McArdle Laboratory for Cancer Research, University of Wisconsin-Madison, Madison, Wisconsin, USA.
McArdle Laboratory for Cancer Research, University of Wisconsin-Madison, Madison, Wisconsin, USA
J Virol. 2014 Aug;88(15):8490-503. doi: 10.1128/JVI.00742-14. Epub 2014 May 14.
The maintenance of latent Kaposi's sarcoma-associated herpesvirus (KSHV) genomes is mediated in cis by their terminal repeats (TR). A KSHV genome can have 16 to 50 copies of the 801-bp TR, each of which harbors a 71-bp-long minimal replicator element (MRE). A single MRE can support replication in transient assays, and the presence of as few as two TRs appears to support establishment of KSHV-derived plasmids. Why then does KSHV have such redundancy and heterogeneity in the number of TRs? By determining the abilities of KSHV-derived plasmids containing various numbers of the TRs and MREs to be established and maintained in the long term, we have found that plasmids with fewer than 16 TRs or those with tandem repeats of the MREs are maintained inefficiently, as shown by both their decreased abilities to support formation of colonies and their instability, resulting in frequent rearrangements yielding larger plasmids during and after establishment. These defects often can be overcome by adding the Epstein-Barr virus (EBV) partitioning element, FR (i.e., family of repeats), in cis to these plasmids. In addition we have found that the spacing between MREs is important for their functions, too.
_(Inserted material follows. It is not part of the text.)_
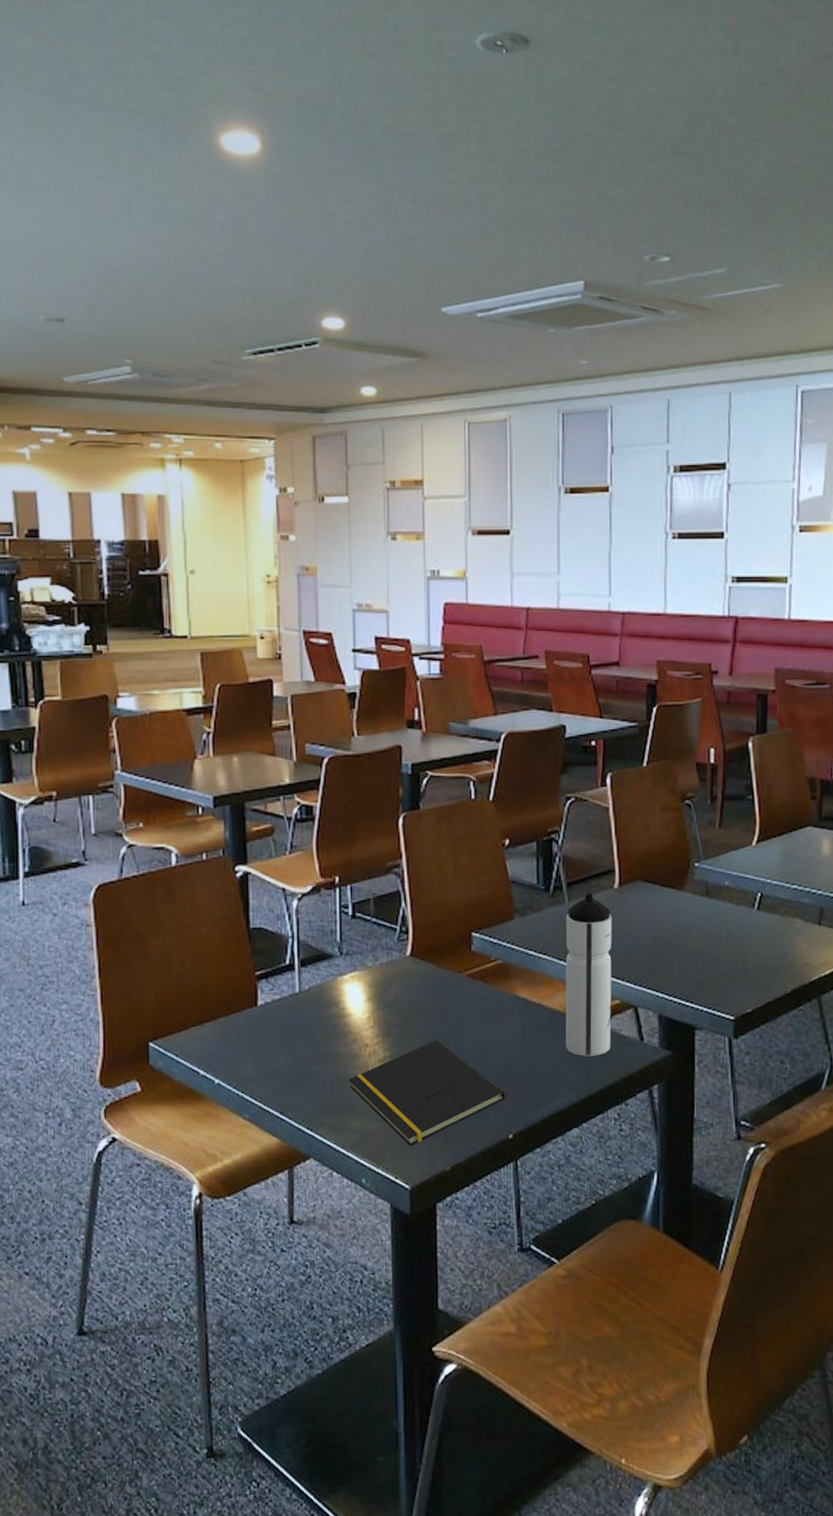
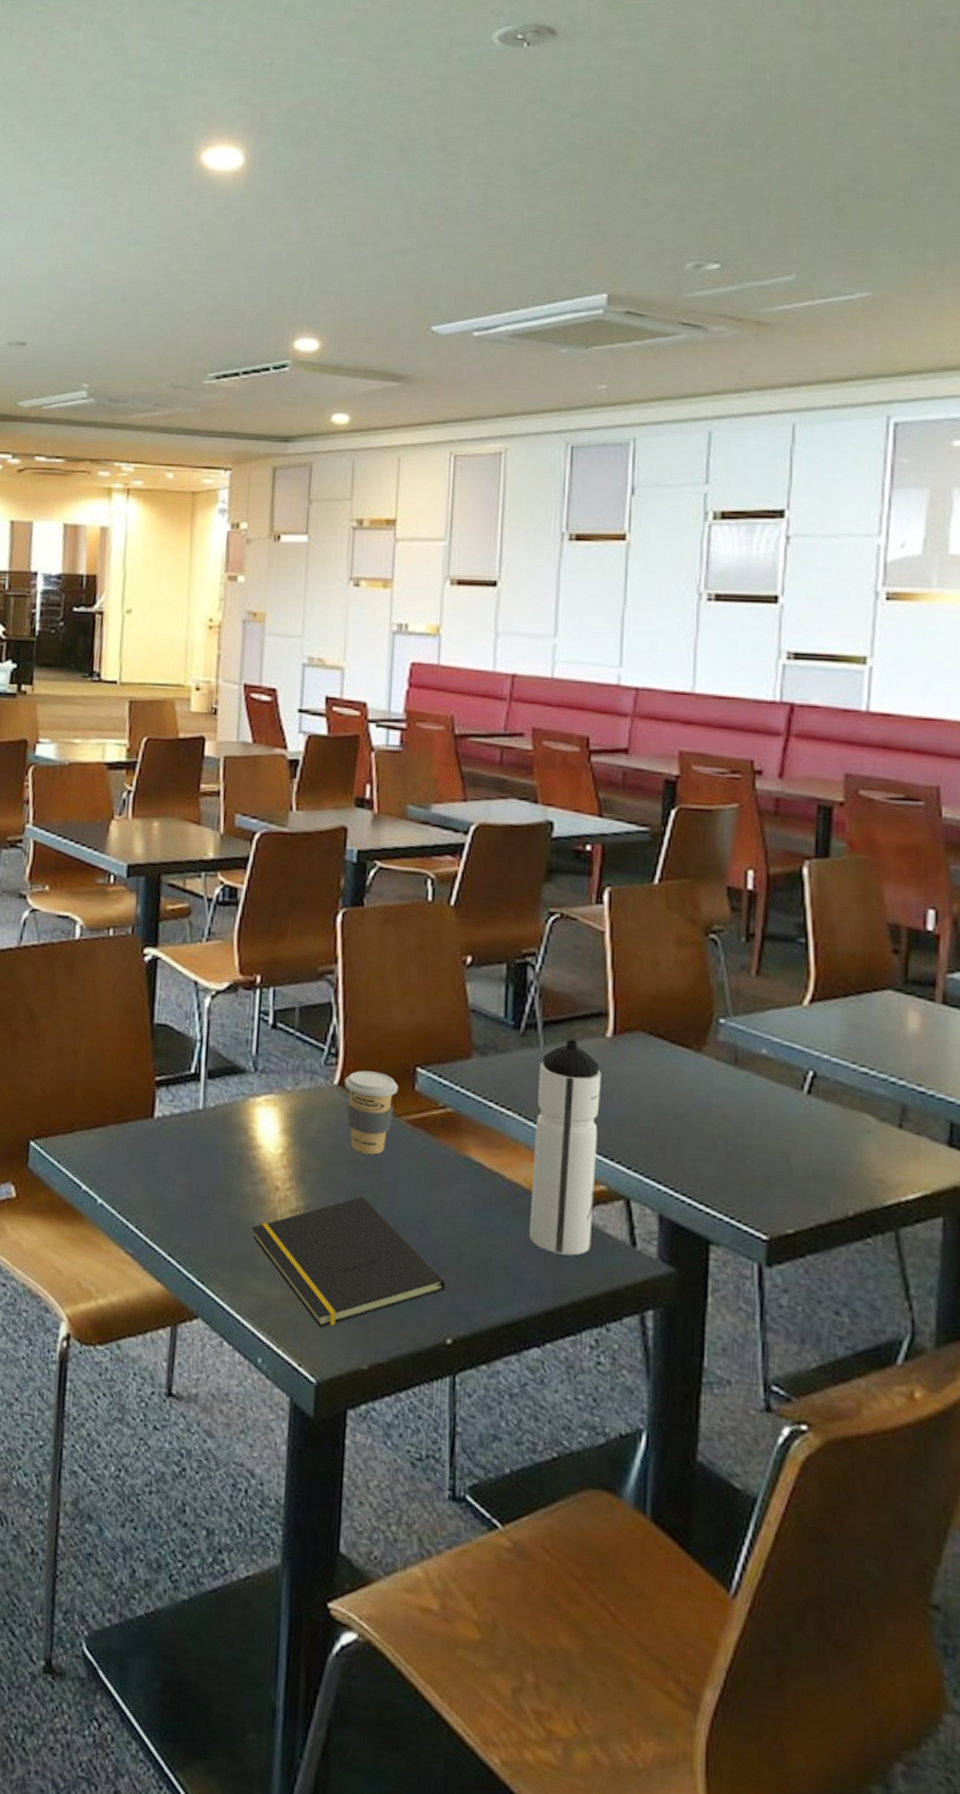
coffee cup: none [415,941,459,1006] -> present [345,1070,399,1155]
Thus, two properties of KSHV's origin of latent replication essential for the efficient establishment and maintenance of viral plasmids stably are (i) the presence of approximately 16 copies of the TR, which are needed for efficient partitioning, and (ii) the presence of at least 2 MRE units separated by 801 bp of center-to-center spacing, which are required for efficient synthesis.
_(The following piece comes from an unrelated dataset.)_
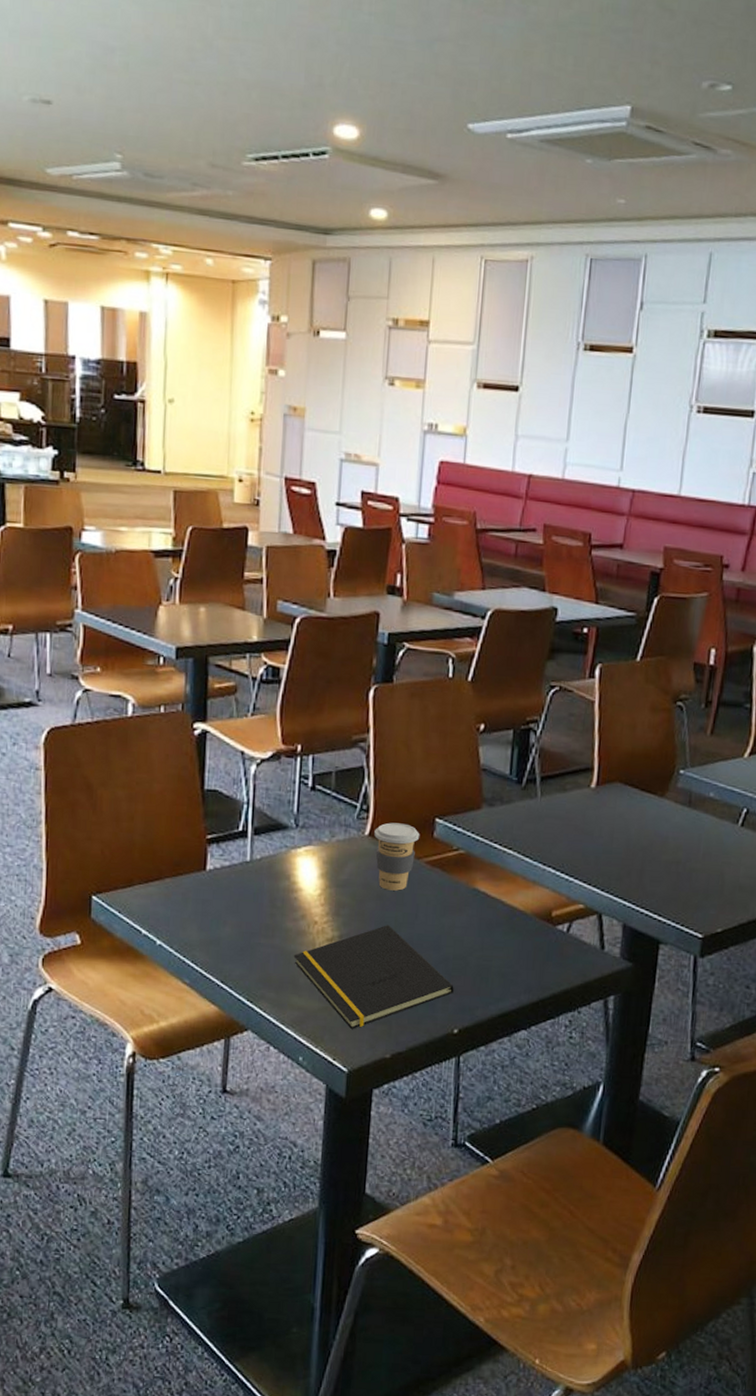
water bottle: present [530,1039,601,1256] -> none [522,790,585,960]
KSHV is a human tumor virus that maintains its genome as a plasmid in lymphoid tumor cells. Each plasmid DNA molecule encodes many origins of synthesis. Here we show that these many origins provide an essential advantage to KSHV, allowing the DNAs to be maintained without rearrangement. We find also that the correct spacing between KSHV's origins of DNA synthesis is required for them to support synthesis efficiently. The identification of these properties illuminates plasmid replication in mammalian cells and should lead to the development of rational means to inhibit these tumorigenic replicons.
潜伏性卡波西肉瘤相关疱疹病毒 (KSHV) 基因组的维持是通过其末端重复序列 (TR) 顺式介导的。KSHV 基因组可以有 16 到 50 个 801bp 的 TR,每个 TR 都含有一个 71bp 长的最小复制元件 (MRE)。单个 MRE 可以支持瞬时测定中的复制,而仅存在两个 TR 似乎就足以支持源自 KSHV 的质粒的建立。那么,KSHV 的 TR 数量为何具有如此大的冗余性和异质性呢?通过确定含有不同数量的 TR 和 MRE 的源自 KSHV 的质粒在长期内建立和维持的能力,我们发现少于 16 个 TR 的质粒或 MRE 串联重复的质粒维持效率低下,这表现在它们支持形成菌落的能力降低以及不稳定性,导致在建立和建立后频繁发生重排,产生更大的质粒。这些缺陷通常可以通过在这些质粒中顺式添加 EBV 分区元件 FR(即重复家族)来克服。此外,我们还发现 MRE 之间的间隔对其功能也很重要。因此,对于有效建立和稳定维持病毒质粒至关重要的 KSHV 潜伏复制原点的两个特性是:(i) 存在大约 16 个 TR 拷贝,这对于有效分区是必需的,以及 (ii) 存在至少 2 个 MRE 单位,它们之间的中心到中心间隔为 801bp,这对于有效合成是必需的。
KSHV 是一种人类肿瘤病毒,它将其基因组作为质粒维持在淋巴肿瘤细胞中。每个质粒 DNA 分子编码许多合成原点。在这里,我们表明这些许多起源为 KSHV 提供了一个重要的优势,允许 DNA 无重排地维持。我们还发现,KSHV 的 DNA 合成原点之间的正确间隔对于它们有效地支持合成是必需的。这些特性的确定阐明了哺乳动物细胞中的质粒复制,应该会导致开发出合理的抑制这些致癌复制子的方法。